To inspect the trace file generated by the guest, use the trace_dump crate. You will need the path to the guest symbols and the trace file. Run the following command:
cargo run -p trace_dump <path_to_guest_symbols> <trace_file_path> list_framesReplace <path_to_guest_symbols> with the path to the guest binary or symbol file, and <trace_file_path> with the path to the trace file in the trace directory.
This command will list the stack frames and tracing information captured during guest execution, allowing you to analyze guest behavior, stack traces, and memory usage.
cargo run -p trace_dump ./src/tests/rust_guests/bin/debug/simpleguest ./trace/<UUID>.trace list_framesYou can use the mem_profile additional feature by enabling them during the build and run steps.
Note: Make sure to follow the build and run steps in order, and ensure that the guest binaries are up to date before running the host example.

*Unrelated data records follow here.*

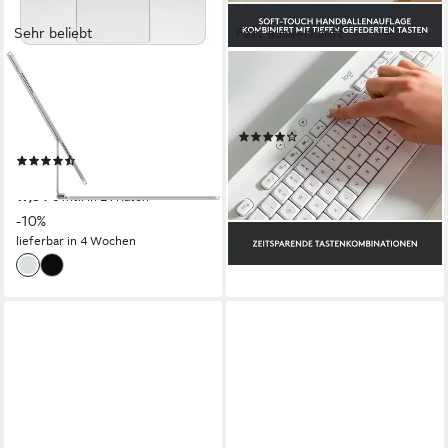
Sehr beliebt
Fast ausverkauft
APPLE
LOGITECH
Magic Keyboard für 13" iPad
Logitech Signature K650,
Pro (M4) Tastatur mit
Tastatur, (Logi Bolt, Tastatur
(4)
Touchpad
ab 55,06 €
(33)
lieferbar - in 3-4 Werktagen bei dir
359,10 €
UVP
399,00 €
17,84 €
mtl. in 24 Raten
-10%
lieferbar in 4 Wochen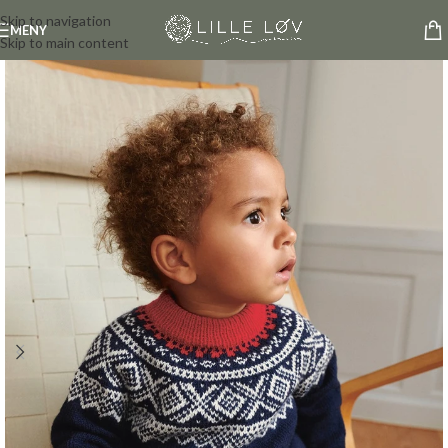
Skip to navigation
MENY
Skip to main content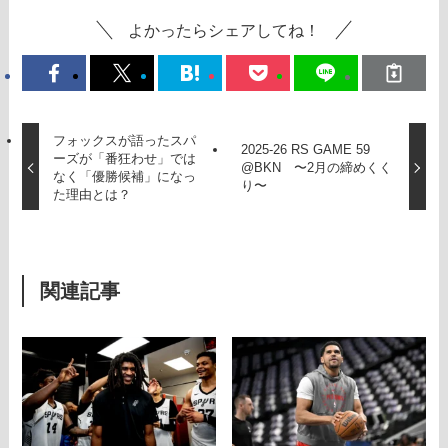
よかったらシェアしてね！
フォックスが語ったスパ
2025-26 RS GAME 59
ーズが「番狂わせ」では
@BKN 〜2月の締めくく
なく「優勝候補」になっ
り〜
た理由とは？
関連記事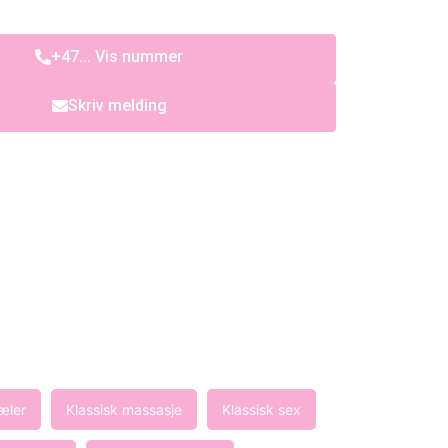
+47... Vis nummer
Skriv melding
æler
Klassisk massasje
Klassisk sex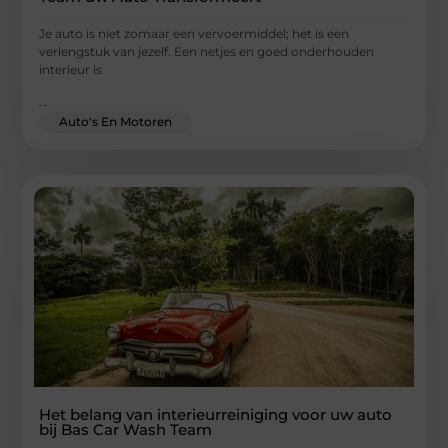
Je auto is niet zomaar een vervoermiddel; het is een
verlengstuk van jezelf. Een netjes en goed onderhouden
interieur is
...
Auto's En Motoren
Het belang van interieurreiniging voor uw auto
bij Bas Car Wash Team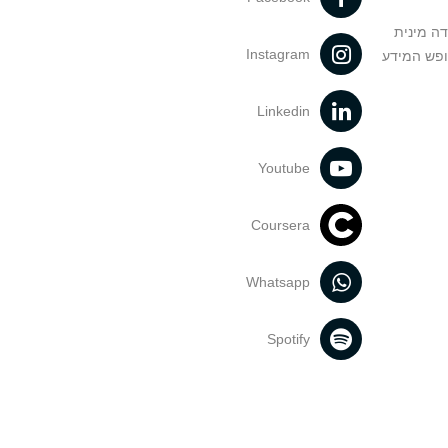
דה מינית
Instagram
ופש המידע
Linkedin
Youtube
Coursera
Whatsapp
Spotify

To build and use the trace_dump crate and related guest tracing features, you must have the following system libraries and development tools installed on your system:
- glib-2.0 development files
- Fedora/RHEL/CentOS:
sudo dnf install glib2-devel pkgconf-pkg-config
- Fedora/RHEL/CentOS:
- cairo and cairo-gobject development files
- Fedora/RHEL/CentOS:
sudo dnf install cairo-devel cairo-gobject-devel
- Fedora/RHEL/CentOS:
- pango development files
- Fedora/RHEL/CentOS:
sudo dnf install pango-devel
- Fedora/RHEL/CentOS:
These libraries are required by Rust crates such as glib-sys, cairo-sys-rs, and pango-sys, which are dependencies of the tracing and visualization tools. If you encounter errors about missing .pc files (e.g., glib-2.0.pc, cairo.pc, pango.pc), ensure the corresponding -devel packages are installed.